Dancing With Bears - Michael Swanwick [68]
At that moment, a door opened and closed somewhere in the mansion so that briefly the yelping of hounds could be heard. “You have dogs!” Zoësophia cried. “Might we see them?”
“Yes, of course you shall. Only not just now. I have arranged for the Moscow City Troop to escort us to the Kremlin, and they are forming up on the other side of the building at this very moment. Shall we take my carriage or yours?”
“I am always keen for new experiences,” Zoësophia said, “whether they be large or small.”
But every hair on Surplus’s body was standing on end. His hearing was acute, as was his sensitivity to the emotions of his dumb cousins. Those dogs were not barking out of ordinary canine exuberance, but from pain and terror and misery. Surplus’s ears pricked up and his nostrils flared. He could smell from their pheromones that they had been extremely badly treated indeed.
Chortenko’s spectacles were twin obsidian circles. “You look alarmed, my dear fellow. Has something startled you?”
“I? Not at all.” Surplus turned to his coachman and with a dismissive wave of his paw sent their equipage back to the embassy.“Only, sometimes I am struck by sudden dark memories. As a man of the world and a sometime adventurer, I have seen more than my share of human cruelty.”
“We must trade stories someday,” Chortenko said amiably.“Those who appreciate such matters say that if you have not seen Russian cruelty, then you do not know cruelty at all.”
Chortenko’s carriage was painted blue-and-white, like his mansion, so that it resembled nothing so much as a Delftware teapot. When it was brought around, Zoësophia and Surplus were given the back seats, while Chortenko and his dwarf savants sat facing them.
Bracketed by horsemen, they started for the Kremlin.
“Tell me, Max,” Chortenko said, turning to the dwarf on his left. “What do we know about the tsar’s lost library?”
“In 1472, the Grand Duke of Moscow Ivan the Third married Princess Sofia Paleologina, a niece of the last Byzantine emperor, Andreas, more rightly known as the Despot of Morea. Despotism is a form of government where all power is embodied in a single individual. The individual self does not exist. As her dowry, Sofia brought to Moscow a wagon train of books and scrolls. Moscow was founded by Prince Yuri Dolgurki in 1147. Soddy podzolic soil is typical of Moscow Oblast. It is apocryphal that the books were the last remnants of the Great Library of Alexandria.”
“Of course, anything labeled apocryphal may also be true,” Chortenko mused.
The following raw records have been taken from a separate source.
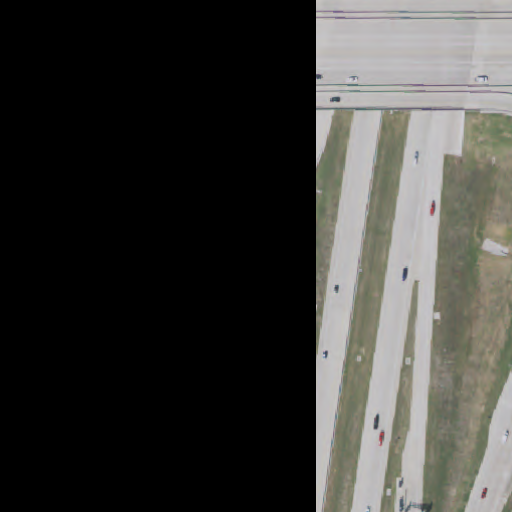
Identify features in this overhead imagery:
road: (220, 7)
road: (407, 8)
road: (72, 10)
road: (503, 10)
road: (36, 20)
traffic signals: (72, 21)
road: (194, 26)
road: (407, 31)
road: (504, 33)
road: (70, 38)
road: (34, 55)
road: (435, 55)
traffic signals: (69, 56)
road: (193, 58)
road: (404, 66)
road: (502, 69)
road: (396, 98)
road: (169, 109)
road: (276, 254)
road: (345, 256)
road: (512, 259)
road: (98, 284)
road: (398, 311)
road: (422, 311)
road: (504, 457)
road: (492, 494)
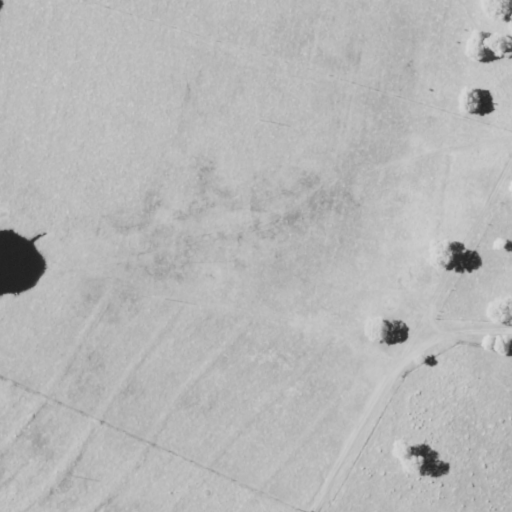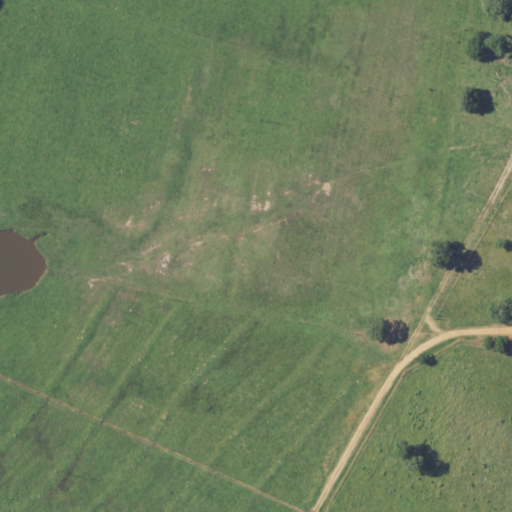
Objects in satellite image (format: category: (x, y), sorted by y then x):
road: (386, 384)
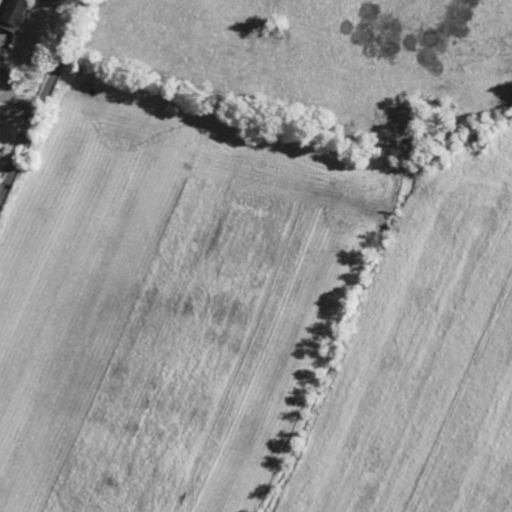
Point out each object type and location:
building: (17, 13)
road: (43, 100)
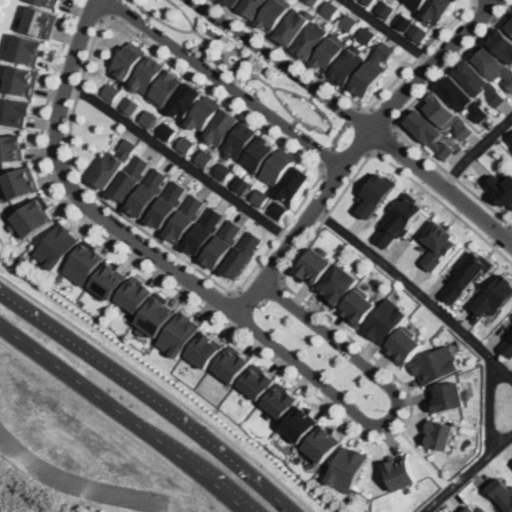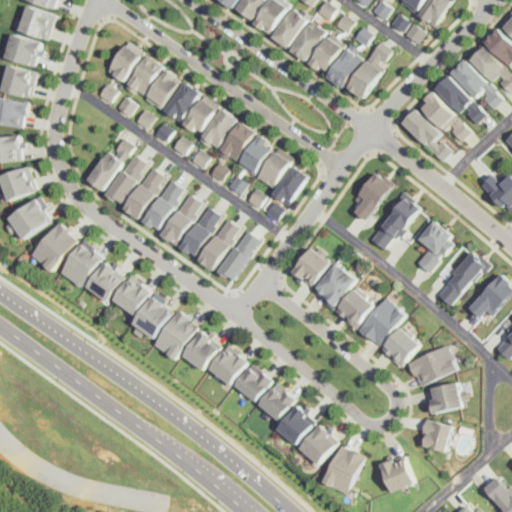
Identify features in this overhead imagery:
road: (472, 0)
building: (311, 1)
building: (368, 1)
building: (368, 1)
building: (48, 2)
building: (51, 2)
building: (233, 2)
building: (234, 2)
road: (144, 3)
building: (416, 3)
building: (419, 3)
road: (111, 7)
building: (252, 8)
building: (330, 8)
building: (385, 8)
building: (385, 8)
building: (437, 9)
building: (437, 9)
road: (483, 11)
building: (274, 13)
building: (274, 13)
road: (89, 15)
road: (149, 16)
building: (40, 19)
building: (40, 20)
building: (402, 20)
building: (403, 20)
building: (348, 21)
building: (509, 21)
building: (509, 21)
building: (293, 25)
building: (295, 27)
road: (390, 30)
building: (418, 31)
building: (419, 32)
building: (367, 34)
building: (311, 39)
building: (313, 39)
road: (209, 40)
building: (502, 42)
building: (503, 42)
road: (240, 47)
building: (25, 48)
building: (28, 48)
building: (330, 51)
building: (330, 51)
road: (86, 59)
building: (129, 59)
building: (130, 59)
road: (432, 62)
road: (283, 63)
road: (230, 64)
building: (348, 64)
building: (493, 64)
building: (493, 64)
building: (349, 66)
road: (225, 67)
building: (374, 68)
park: (247, 69)
building: (372, 70)
building: (147, 74)
building: (148, 74)
road: (256, 74)
building: (21, 79)
building: (23, 79)
road: (223, 80)
building: (479, 81)
building: (479, 82)
building: (166, 87)
building: (165, 89)
building: (112, 90)
building: (112, 91)
road: (311, 96)
building: (462, 97)
building: (463, 97)
road: (350, 98)
building: (186, 99)
building: (186, 100)
building: (130, 104)
building: (130, 104)
building: (14, 109)
building: (14, 110)
building: (204, 112)
building: (204, 113)
road: (356, 113)
building: (446, 114)
building: (448, 114)
road: (380, 115)
building: (151, 117)
road: (398, 117)
road: (293, 119)
building: (221, 126)
building: (221, 126)
road: (330, 128)
building: (167, 130)
building: (167, 130)
road: (333, 132)
road: (338, 132)
building: (429, 132)
building: (430, 132)
road: (385, 138)
building: (510, 138)
building: (510, 138)
building: (239, 140)
building: (240, 140)
building: (184, 144)
building: (187, 144)
building: (11, 147)
building: (12, 147)
road: (477, 151)
building: (258, 152)
building: (258, 153)
building: (204, 157)
building: (204, 157)
road: (325, 158)
road: (180, 159)
building: (113, 163)
building: (114, 163)
building: (278, 165)
building: (278, 167)
building: (223, 170)
building: (130, 177)
building: (131, 177)
building: (21, 181)
building: (19, 182)
building: (242, 183)
building: (293, 183)
building: (295, 184)
road: (441, 185)
building: (501, 189)
building: (501, 189)
building: (148, 190)
building: (148, 191)
building: (375, 193)
building: (375, 193)
building: (259, 196)
building: (259, 196)
road: (336, 198)
building: (167, 203)
building: (168, 203)
building: (278, 209)
building: (279, 210)
building: (34, 216)
building: (34, 217)
building: (185, 217)
building: (185, 218)
building: (400, 219)
road: (303, 220)
building: (398, 220)
building: (204, 230)
building: (204, 231)
road: (500, 233)
building: (437, 242)
building: (223, 243)
building: (58, 244)
building: (222, 244)
building: (438, 244)
building: (58, 245)
building: (242, 254)
building: (242, 255)
building: (24, 259)
building: (86, 262)
building: (85, 263)
building: (315, 264)
building: (315, 266)
building: (466, 274)
building: (466, 276)
building: (110, 279)
building: (111, 280)
building: (338, 284)
building: (340, 284)
road: (414, 288)
building: (136, 292)
building: (137, 294)
building: (494, 295)
building: (495, 295)
building: (359, 306)
building: (360, 306)
road: (232, 310)
building: (157, 314)
building: (157, 315)
building: (386, 320)
building: (388, 321)
building: (180, 333)
building: (181, 333)
building: (507, 344)
building: (508, 344)
building: (404, 345)
building: (405, 346)
building: (206, 347)
building: (207, 348)
building: (233, 363)
building: (438, 363)
building: (437, 364)
building: (233, 365)
road: (72, 373)
building: (257, 380)
building: (257, 383)
building: (448, 394)
building: (449, 396)
road: (149, 397)
building: (281, 399)
building: (282, 399)
road: (489, 404)
building: (300, 423)
road: (115, 424)
building: (300, 424)
building: (439, 433)
building: (440, 434)
building: (288, 435)
building: (323, 443)
building: (324, 443)
building: (348, 467)
building: (348, 467)
road: (201, 468)
building: (402, 471)
building: (402, 471)
road: (468, 473)
road: (30, 488)
building: (502, 491)
building: (503, 491)
building: (475, 508)
building: (472, 509)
“The Italian architect Aristotle Fioravanti was commissioned to build a secret library under the Kremlin. Fioravanti also served as a military engineer in the campaigns against Novgorod, Kazan, and Tver. Kazan is the capital of Tartarstan. Tartar sauce is made from mayonnaise and finely chopped pickled cucumber, capers, onions, and parsley, and was invented by the French to go with steak tartare. The last documented attempt to find the library was made by Tsar Nikita Khrushchev.”
“Yes, well, we seem to have gotten off the subject.” To Surplus, Chortenko said, “Have you heard the rumors? They say that the library has been found.”
“Really? That would make a splendid present for the Duke of Muscovy, then. One worthy of a Caliph.”
“That is true. Yet one cannot help wondering what would happen were the secret of the library’s location in private hands. Surely that lucky person—whoever he might be—would find himself in a position to claim an enormous reward, eh?”
“Unless he was a government official. Then, of course, his reward would be the simple knowledge that he had done his duty.”
“Indeed. Yet a private citizen would not be in a position to know whether the reward he was being offered was worthy of his heroic discovery. Perhaps the best possible arrangement would be a partnership involving somebody highly positioned within the government and somebody who was not even a citizen of Muscovy. A foreigner, possibly even an ambassador. What do you think?”